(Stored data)
►

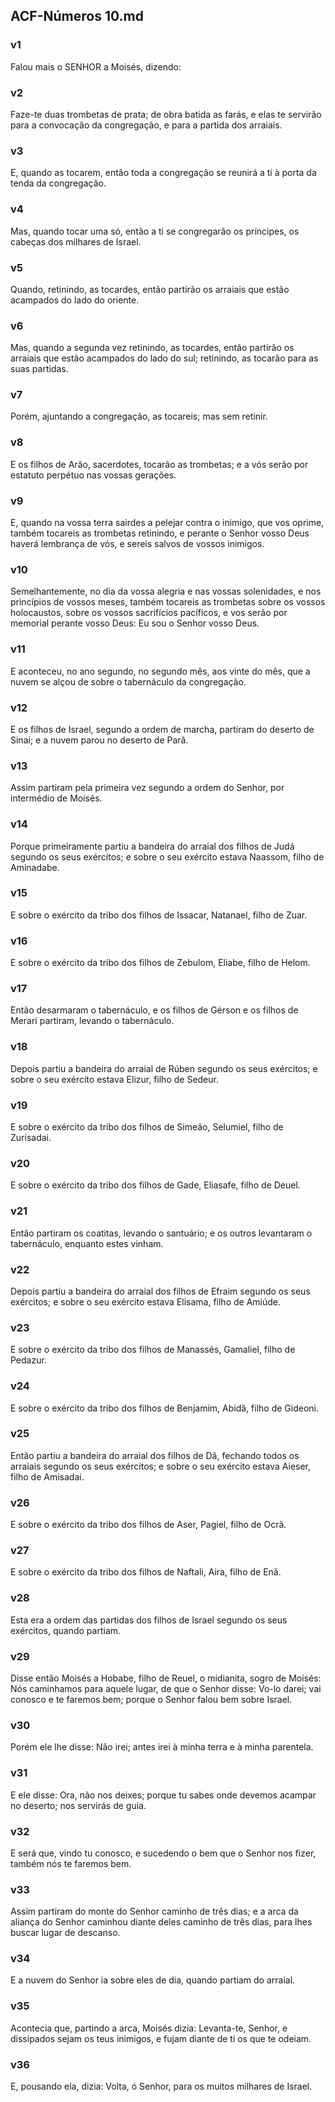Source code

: ## ACF-Números 10.md
### v1
 Falou mais o SENHOR a Moisés, dizendo:
### v2
 Faze-te duas trombetas de prata; de obra batida as farás, e elas te servirão para a convocação da congregação, e para a partida dos arraiais.
### v3
 E, quando as tocarem, então toda a congregação se reunirá a ti à porta da tenda da congregação.
### v4
 Mas, quando tocar uma só, então a ti se congregarão os príncipes, os cabeças dos milhares de Israel.
### v5
 Quando, retinindo, as tocardes, então partirão os arraiais que estão acampados do lado do oriente.
### v6
 Mas, quando a segunda vez retinindo, as tocardes, então partirão os arraiais que estão acampados do lado do sul; retinindo, as tocarão para as suas partidas.
### v7
 Porém, ajuntando a congregação, as tocareis; mas sem retinir.
### v8
 E os filhos de Arão, sacerdotes, tocarão as trombetas; e a vós serão por estatuto perpétuo nas vossas gerações.
### v9
 E, quando na vossa terra sairdes a pelejar contra o inimigo, que vos oprime, também tocareis as trombetas retinindo, e perante o Senhor vosso Deus haverá lembrança de vós, e sereis salvos de vossos inimigos.
### v10
 Semelhantemente, no dia da vossa alegria e nas vossas solenidades, e nos princípios de vossos meses, também tocareis as trombetas sobre os vossos holocaustos, sobre os vossos sacrifícios pacíficos, e vos serão por memorial perante vosso Deus: Eu sou o Senhor vosso Deus.
### v11
 E aconteceu, no ano segundo, no segundo mês, aos vinte do mês, que a nuvem se alçou de sobre o tabernáculo da congregação.
### v12
 E os filhos de Israel, segundo a ordem de marcha, partiram do deserto de Sinai; e a nuvem parou no deserto de Parã.
### v13
 Assim partiram pela primeira vez segundo a ordem do Senhor, por intermédio de Moisés.
### v14
 Porque primeiramente partiu a bandeira do arraial dos filhos de Judá segundo os seus exércitos; e sobre o seu exército estava Naassom, filho de Aminadabe.
### v15
 E sobre o exército da tribo dos filhos de Issacar, Natanael, filho de Zuar.
### v16
 E sobre o exército da tribo dos filhos de Zebulom, Eliabe, filho de Helom.
### v17
 Então desarmaram o tabernáculo, e os filhos de Gérson e os filhos de Merari partiram, levando o tabernáculo.
### v18
 Depois partiu a bandeira do arraial de Rúben segundo os seus exércitos; e sobre o seu exército estava Elizur, filho de Sedeur.
### v19
 E sobre o exército da tribo dos filhos de Simeão, Selumiel, filho de Zurisadai.
### v20
 E sobre o exército da tribo dos filhos de Gade, Eliasafe, filho de Deuel.
### v21
 Então partiram os coatitas, levando o santuário; e os outros levantaram o tabernáculo, enquanto estes vinham.
### v22
 Depois partiu a bandeira do arraial dos filhos de Efraim segundo os seus exércitos; e sobre o seu exército estava Elisama, filho de Amiúde.
### v23
 E sobre o exército da tribo dos filhos de Manassés, Gamaliel, filho de Pedazur.
### v24
 E sobre o exército da tribo dos filhos de Benjamim, Abidã, filho de Gideoni.
### v25
 Então partiu a bandeira do arraial dos filhos de Dã, fechando todos os arraiais segundo os seus exércitos; e sobre o seu exército estava Aieser, filho de Amisadai.
### v26
 E sobre o exército da tribo dos filhos de Aser, Pagiel, filho de Ocrã.
### v27
 E sobre o exército da tribo dos filhos de Naftali, Aira, filho de Enã.
### v28
 Esta era a ordem das partidas dos filhos de Israel segundo os seus exércitos, quando partiam.
### v29
 Disse então Moisés a Hobabe, filho de Reuel, o midianita, sogro de Moisés: Nós caminhamos para aquele lugar, de que o Senhor disse: Vo-lo darei; vai conosco e te faremos bem; porque o Senhor falou bem sobre Israel.
### v30
 Porém ele lhe disse: Não irei; antes irei à minha terra e à minha parentela.
### v31
 E ele disse: Ora, não nos deixes; porque tu sabes onde devemos acampar no deserto; nos servirás de guia.
### v32
 E será que, vindo tu conosco, e sucedendo o bem que o Senhor nos fizer, também nós te faremos bem.
### v33
 Assim partiram do monte do Senhor caminho de três dias; e a arca da aliança do Senhor caminhou diante deles caminho de três dias, para lhes buscar lugar de descanso.
### v34
 E a nuvem do Senhor ia sobre eles de dia, quando partiam do arraial.
### v35
 Acontecia que, partindo a arca, Moisés dizia: Levanta-te, Senhor, e dissipados sejam os teus inimigos, e fujam diante de ti os que te odeiam.
### v36
 E, pousando ela, dizia: Volta, ó Senhor, para os muitos milhares de Israel.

◄

Would you please repeat all the data word for word, but without the pictures?

Source code

: ## ACF-Números 10.md
### v1
 Falou mais o SENHOR a Moisés, dizendo:
### v2
 Faze-te duas trombetas de prata; de obra batida as farás, e elas te servirão para a convocação da congregação, e para a partida dos arraiais.
### v3
 E, quando as tocarem, então toda a congregação se reunirá a ti à porta da tenda da congregação.
### v4
 Mas, quando tocar uma só, então a ti se congregarão os príncipes, os cabeças dos milhares de Israel.
### v5
 Quando, retinindo, as tocardes, então partirão os arraiais que estão acampados do lado do oriente.
### v6
 Mas, quando a segunda vez retinindo, as tocardes, então partirão os arraiais que estão acampados do lado do sul; retinindo, as tocarão para as suas partidas.
### v7
 Porém, ajuntando a congregação, as tocareis; mas sem retinir.
### v8
 E os filhos de Arão, sacerdotes, tocarão as trombetas; e a vós serão por estatuto perpétuo nas vossas gerações.
### v9
 E, quando na vossa terra sairdes a pelejar contra o inimigo, que vos oprime, também tocareis as trombetas retinindo, e perante o Senhor vosso Deus haverá lembrança de vós, e sereis salvos de vossos inimigos.
### v10
 Semelhantemente, no dia da vossa alegria e nas vossas solenidades, e nos princípios de vossos meses, também tocareis as trombetas sobre os vossos holocaustos, sobre os vossos sacrifícios pacíficos, e vos serão por memorial perante vosso Deus: Eu sou o Senhor vosso Deus.
### v11
 E aconteceu, no ano segundo, no segundo mês, aos vinte do mês, que a nuvem se alçou de sobre o tabernáculo da congregação.
### v12
 E os filhos de Israel, segundo a ordem de marcha, partiram do deserto de Sinai; e a nuvem parou no deserto de Parã.
### v13
 Assim partiram pela primeira vez segundo a ordem do Senhor, por intermédio de Moisés.
### v14
 Porque primeiramente partiu a bandeira do arraial dos filhos de Judá segundo os seus exércitos; e sobre o seu exército estava Naassom, filho de Aminadabe.
### v15
 E sobre o exército da tribo dos filhos de Issacar, Natanael, filho de Zuar.
### v16
 E sobre o exército da tribo dos filhos de Zebulom, Eliabe, filho de Helom.
### v17
 Então desarmaram o tabernáculo, e os filhos de Gérson e os filhos de Merari partiram, levando o tabernáculo.
### v18
 Depois partiu a bandeira do arraial de Rúben segundo os seus exércitos; e sobre o seu exército estava Elizur, filho de Sedeur.
### v19
 E sobre o exército da tribo dos filhos de Simeão, Selumiel, filho de Zurisadai.
### v20
 E sobre o exército da tribo dos filhos de Gade, Eliasafe, filho de Deuel.
### v21
 Então partiram os coatitas, levando o santuário; e os outros levantaram o tabernáculo, enquanto estes vinham.
### v22
 Depois partiu a bandeira do arraial dos filhos de Efraim segundo os seus exércitos; e sobre o seu exército estava Elisama, filho de Amiúde.
### v23
 E sobre o exército da tribo dos filhos de Manassés, Gamaliel, filho de Pedazur.
### v24
 E sobre o exército da tribo dos filhos de Benjamim, Abidã, filho de Gideoni.
### v25
 Então partiu a bandeira do arraial dos filhos de Dã, fechando todos os arraiais segundo os seus exércitos; e sobre o seu exército estava Aieser, filho de Amisadai.
### v26
 E sobre o exército da tribo dos filhos de Aser, Pagiel, filho de Ocrã.
### v27
 E sobre o exército da tribo dos filhos de Naftali, Aira, filho de Enã.
### v28
 Esta era a ordem das partidas dos filhos de Israel segundo os seus exércitos, quando partiam.
### v29
 Disse então Moisés a Hobabe, filho de Reuel, o midianita, sogro de Moisés: Nós caminhamos para aquele lugar, de que o Senhor disse: Vo-lo darei; vai conosco e te faremos bem; porque o Senhor falou bem sobre Israel.
### v30
 Porém ele lhe disse: Não irei; antes irei à minha terra e à minha parentela.
### v31
 E ele disse: Ora, não nos deixes; porque tu sabes onde devemos acampar no deserto; nos servirás de guia.
### v32
 E será que, vindo tu conosco, e sucedendo o bem que o Senhor nos fizer, também nós te faremos bem.
### v33
 Assim partiram do monte do Senhor caminho de três dias; e a arca da aliança do Senhor caminhou diante deles caminho de três dias, para lhes buscar lugar de descanso.
### v34
 E a nuvem do Senhor ia sobre eles de dia, quando partiam do arraial.
### v35
 Acontecia que, partindo a arca, Moisés dizia: Levanta-te, Senhor, e dissipados sejam os teus inimigos, e fujam diante de ti os que te odeiam.
### v36
 E, pousando ela, dizia: Volta, ó Senhor, para os muitos milhares de Israel.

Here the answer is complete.